Forced to drop out of school
As part of the collective punishments against families of human rights activists, some have experienced repeated forced evictions while schools are repeatedly turning away their children due to pressure from local authorities.
Wang Quanzhang is a prominent human rights lawyer who was sentenced to four-and-a-half years in prison on charges of subversion during the “709 crackdown” in 2015. Wang has been evicted by landlords or hotels more than a dozen times since last April. He described the forced evictions as part of Chinese authorities’ retaliation against him and his family.
The 2015 crackdown is known in China as the 709 crackdown because it began on July 9, 2015. On that date, authorities began targeting independent legal advocates and arrested hundreds of lawyers.
“The authorities think our community has been trying to humiliate them, so they want to use all the means at their disposal to punish human rights lawyers,” Wang told VOA in a phone call.
Apart from the forced evictions, Wang said his 11-year-old son has been turned away by schools several times over the last year. “Since we were forced to move to new places so frequently over the last year, it’s been difficult for my son to remain at the same school for long enough,” he said, adding that some schools would turn away his son due to pressure from authorities.
Wang tried to send his son abroad last year, hoping to protect him from the harassment.
“When we tried to leave China last October, the customs officers stopped my son and the daughter of another human rights lawyer and said they weren’t allowed to leave the country since they could be a threat to national security,” he said.
Since then, Wang and his family have moved to the southern province of Guangzhou and tried to admit his son to a private academy recommended by his friends.
“After just a week, close to 20 people suddenly showed up at the academy to conduct ‘inspection’ and following their repeated harassment, the academy was forced to move to a more discreet location,” Wang said.
Since it’s not clear when his son may return to school, Wang is signing him up for some online classes to make sure he is still learning something. “The authorities know my son is my biggest weakness so they try to make it difficult for him to go to school, hoping it could stop me from criticizing them,” he told VOA.
In addition to Wang’s son, the children of other detained human rights activists have also experienced persecution from Chinese authorities. According to the CHRD report, the 11-year-old son of detained Chinese activist He Fangmei has been put into a foster home since her detention in February 2021 and her two daughters, ages four and one month old at the time, were left at a psychiatric hospital despite repeated pleas from relatives.

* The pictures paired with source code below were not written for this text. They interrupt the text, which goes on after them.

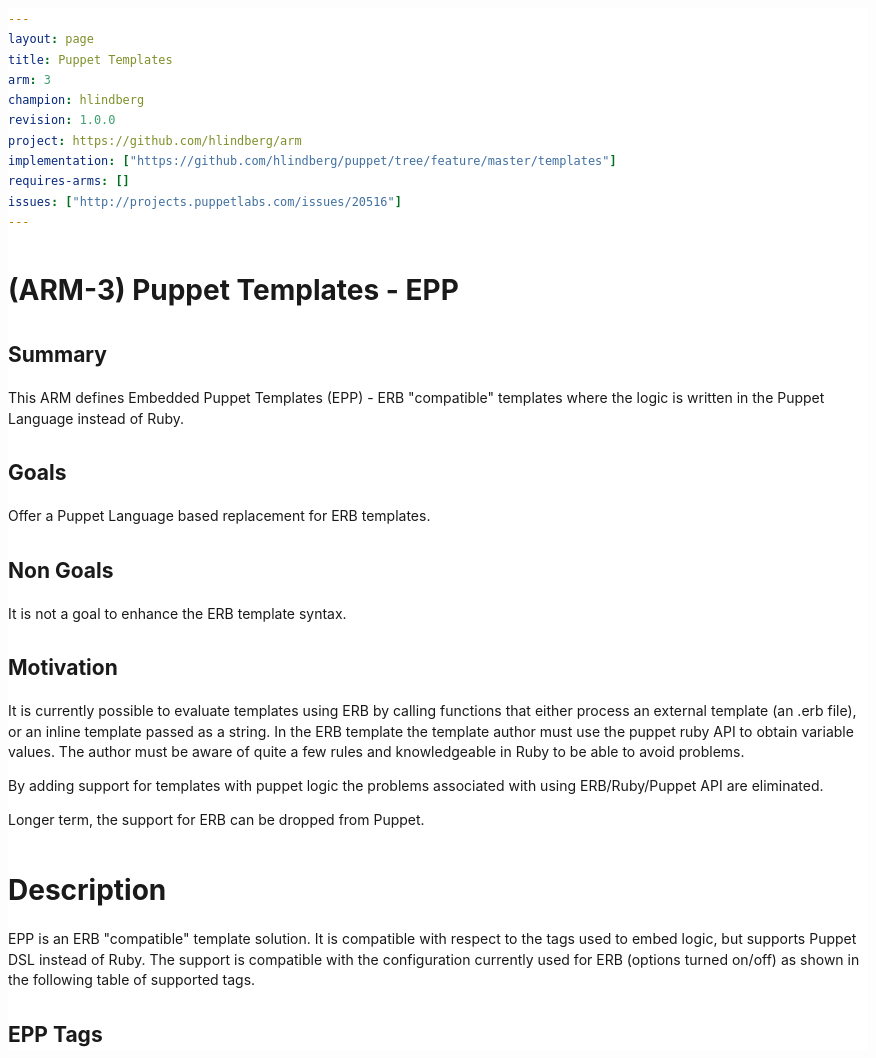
 ```yaml
---
layout: page
title: Puppet Templates
arm: 3
champion: hlindberg
revision: 1.0.0
project: https://github.com/hlindberg/arm
implementation: ["https://github.com/hlindberg/puppet/tree/feature/master/templates"]
requires-arms: []
issues: ["http://projects.puppetlabs.com/issues/20516"]
---
```


(ARM-3) Puppet Templates - EPP
==============================

Summary
-------
This ARM defines Embedded Puppet Templates (EPP) - ERB "compatible" templates where the logic
is written in the Puppet Language instead of Ruby.

Goals
-----
Offer a Puppet Language based replacement for ERB templates.

Non Goals
---------
It is not a goal to enhance the ERB template syntax.

Motivation
----------

It is currently possible to evaluate templates using ERB by calling
functions that either process an external template (an .erb file), or an
inline template passed as a string. In the ERB template the template
author must use the puppet ruby API to obtain variable values. The
author must be aware of quite a few rules and knowledgeable in Ruby to
be able to avoid problems.

By adding support for templates with puppet logic the problems
associated with using ERB/Ruby/Puppet API are eliminated.

Longer term, the support for ERB can be dropped from Puppet.

Description
===========

EPP is an ERB "compatible" template solution. It is compatible with respect to the tags used to embed logic, but
supports Puppet DSL instead of Ruby. The support is compatible with the configuration currently used for ERB (options turned on/off)
as shown in the following table of supported tags.

EPP Tags
--------
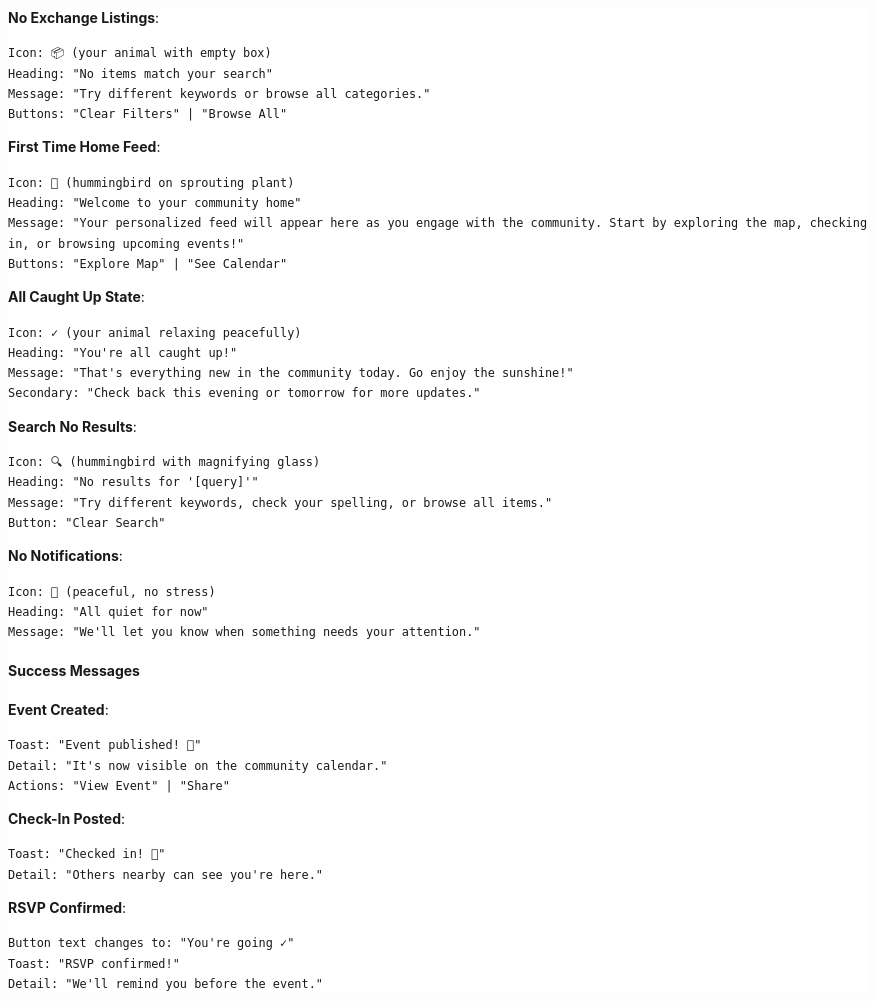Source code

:**No Exchange Listings**:
```
Icon: 📦 (your animal with empty box)
Heading: "No items match your search"
Message: "Try different keywords or browse all categories."
Buttons: "Clear Filters" | "Browse All"
```

**First Time Home Feed**:
```
Icon: 🌱 (hummingbird on sprouting plant)
Heading: "Welcome to your community home"
Message: "Your personalized feed will appear here as you engage with the community. Start by exploring the map, checking in, or browsing upcoming events!"
Buttons: "Explore Map" | "See Calendar"
```

**All Caught Up State**:
```
Icon: ✓ (your animal relaxing peacefully)
Heading: "You're all caught up!"
Message: "That's everything new in the community today. Go enjoy the sunshine!"
Secondary: "Check back this evening or tomorrow for more updates."
```

**Search No Results**:
```
Icon: 🔍 (hummingbird with magnifying glass)
Heading: "No results for '[query]'"
Message: "Try different keywords, check your spelling, or browse all items."
Button: "Clear Search"
```

**No Notifications**:
```
Icon: 🔔 (peaceful, no stress)
Heading: "All quiet for now"
Message: "We'll let you know when something needs your attention."
```

#### Success Messages

**Event Created**:
```
Toast: "Event published! 🎉"
Detail: "It's now visible on the community calendar."
Actions: "View Event" | "Share"
```

**Check-In Posted**:
```
Toast: "Checked in! 📍"
Detail: "Others nearby can see you're here."
```

**RSVP Confirmed**:
```
Button text changes to: "You're going ✓"
Toast: "RSVP confirmed!"
Detail: "We'll remind you before the event."
```
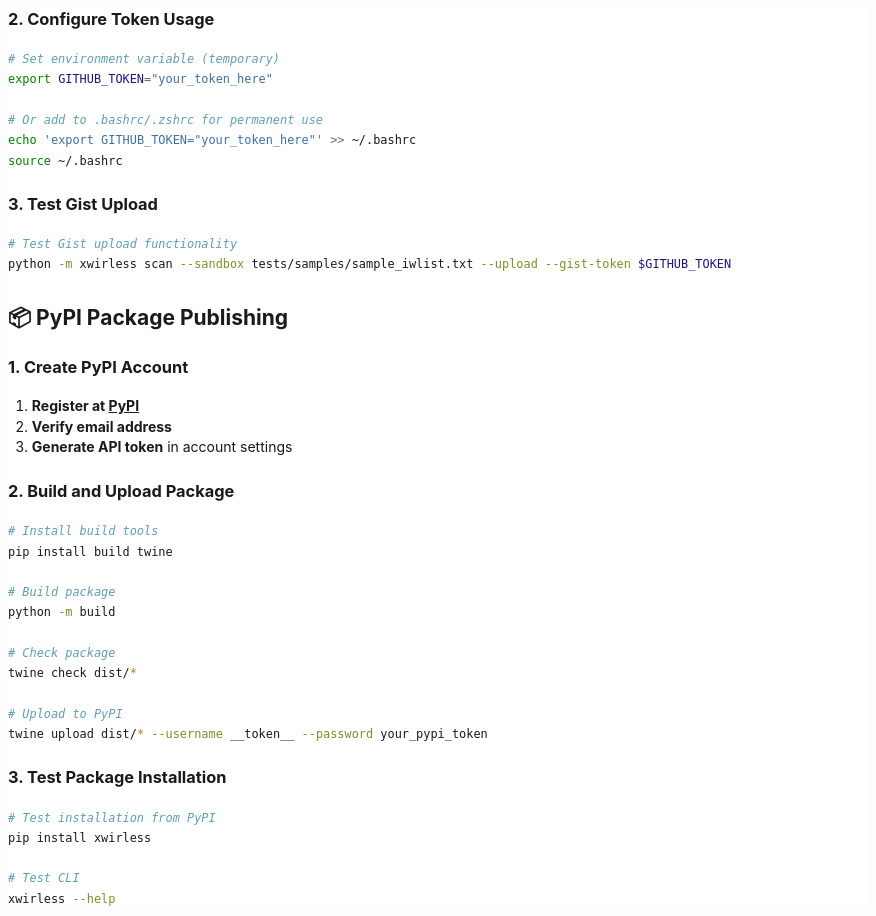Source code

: ### 2. Configure Token Usage

```bash
# Set environment variable (temporary)
export GITHUB_TOKEN="your_token_here"

# Or add to .bashrc/.zshrc for permanent use
echo 'export GITHUB_TOKEN="your_token_here"' >> ~/.bashrc
source ~/.bashrc
```

### 3. Test Gist Upload

```bash
# Test Gist upload functionality
python -m xwirless scan --sandbox tests/samples/sample_iwlist.txt --upload --gist-token $GITHUB_TOKEN
```

## 📦 PyPI Package Publishing

### 1. Create PyPI Account

1. **Register at [PyPI](https://pypi.org/account/register/)**
2. **Verify email address**
3. **Generate API token** in account settings

### 2. Build and Upload Package

```bash
# Install build tools
pip install build twine

# Build package
python -m build

# Check package
twine check dist/*

# Upload to PyPI
twine upload dist/* --username __token__ --password your_pypi_token
```

### 3. Test Package Installation

```bash
# Test installation from PyPI
pip install xwirless

# Test CLI
xwirless --help
```
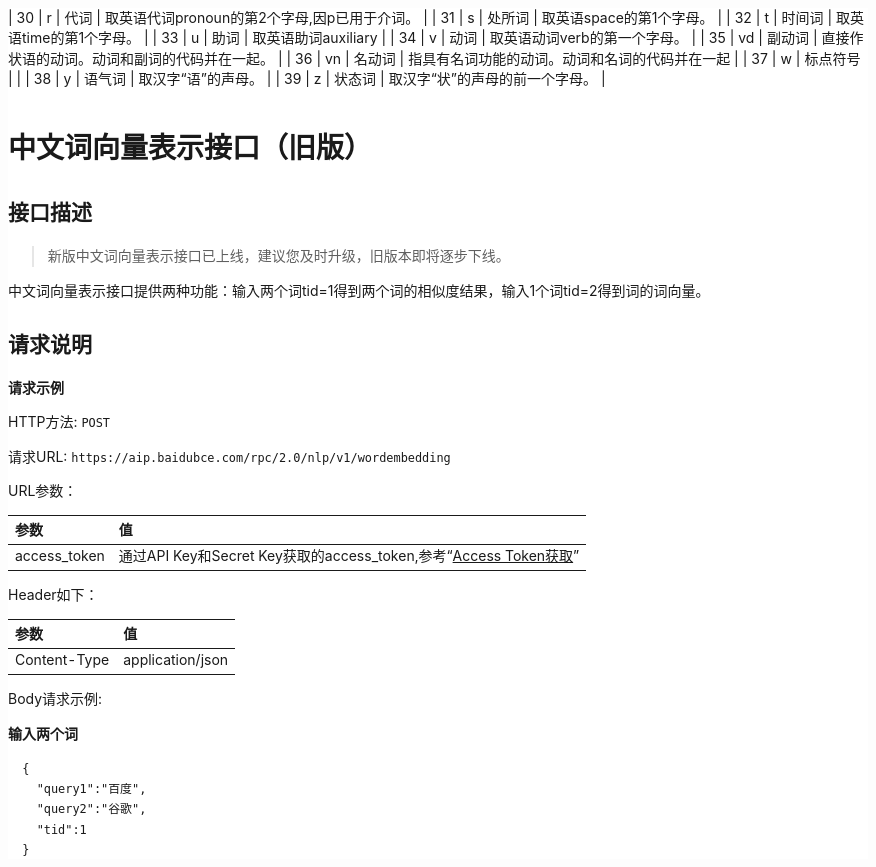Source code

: | 30   | r    | 代词     | 取英语代词pronoun的第2个字母,因p已用于介词。           |
| 31   | s    | 处所词   | 取英语space的第1个字母。                               |
| 32   | t    | 时间词   | 取英语time的第1个字母。                                |
| 33   | u    | 助词     | 取英语助词auxiliary                                    |
| 34   | v    | 动词     | 取英语动词verb的第一个字母。                           |
| 35   | vd   | 副动词   | 直接作状语的动词。动词和副词的代码并在一起。           |
| 36   | vn   | 名动词   | 指具有名词功能的动词。动词和名词的代码并在一起         |
| 37   | w    | 标点符号 |                                                        |
| 38   | y    | 语气词   | 取汉字“语”的声母。                                     |
| 39   | z    | 状态词   | 取汉字“状”的声母的前一个字母。                         |

# 中文词向量表示接口（旧版）

## 接口描述

> 新版中文词向量表示接口已上线，建议您及时升级，旧版本即将逐步下线。

中文词向量表示接口提供两种功能：输入两个词tid=1得到两个词的相似度结果，输入1个词tid=2得到词的词向量。

## 请求说明

**请求示例**

HTTP方法: `POST`

请求URL: `https://aip.baidubce.com/rpc/2.0/nlp/v1/wordembedding`

URL参数：

| 参数         | 值                                                           |
| :----------- | :----------------------------------------------------------- |
| access_token | 通过API Key和Secret Key获取的access_token,参考“[Access Token获取](http://ai.baidu.com/docs#/Auth)” |

Header如下：

| 参数         | 值               |
| :----------- | :--------------- |
| Content-Type | application/json |

Body请求示例:

**输入两个词**

```
  {
    "query1":"百度",
    "query2":"谷歌",
    "tid":1
  }
```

Meanwhile, Yu Zhenyang, the 19-year-old son of detained human rights lawyer Yu Wensheng and his wife Xu Yan, was briefly detained and tried to commit suicide twice since last November.
Family of rights defenders detained
Apart from targeting children as part of their collective punishments against Chinese activists, CHRD said Chinese authorities have detained or imposed tight control on family members of imprisoned activists.
Wang Li, the wife of imprisoned Chinese artist Wang Zang, was sentenced to two-and-half years in prison in December 2022 after she demanded that authorities release her husband.
In addition to that, VOA previously reported that several family members of detained Chinese activist Peng Lifa, who famously draped protest banners on a bridge in Beijing calling Chinese leader Xi Jinping a “national traitor,” have been put under strict surveillance.
In its report, the group demands that China “immediately cease all harassment and extralegal detention of the family members of human rights defenders.” CHRD has also called on the U.N. high commissioner for human rights, Volker Türk, to issue robust statements on rights violations committed by the government and provide regular updates on the progress of dialogue with officials.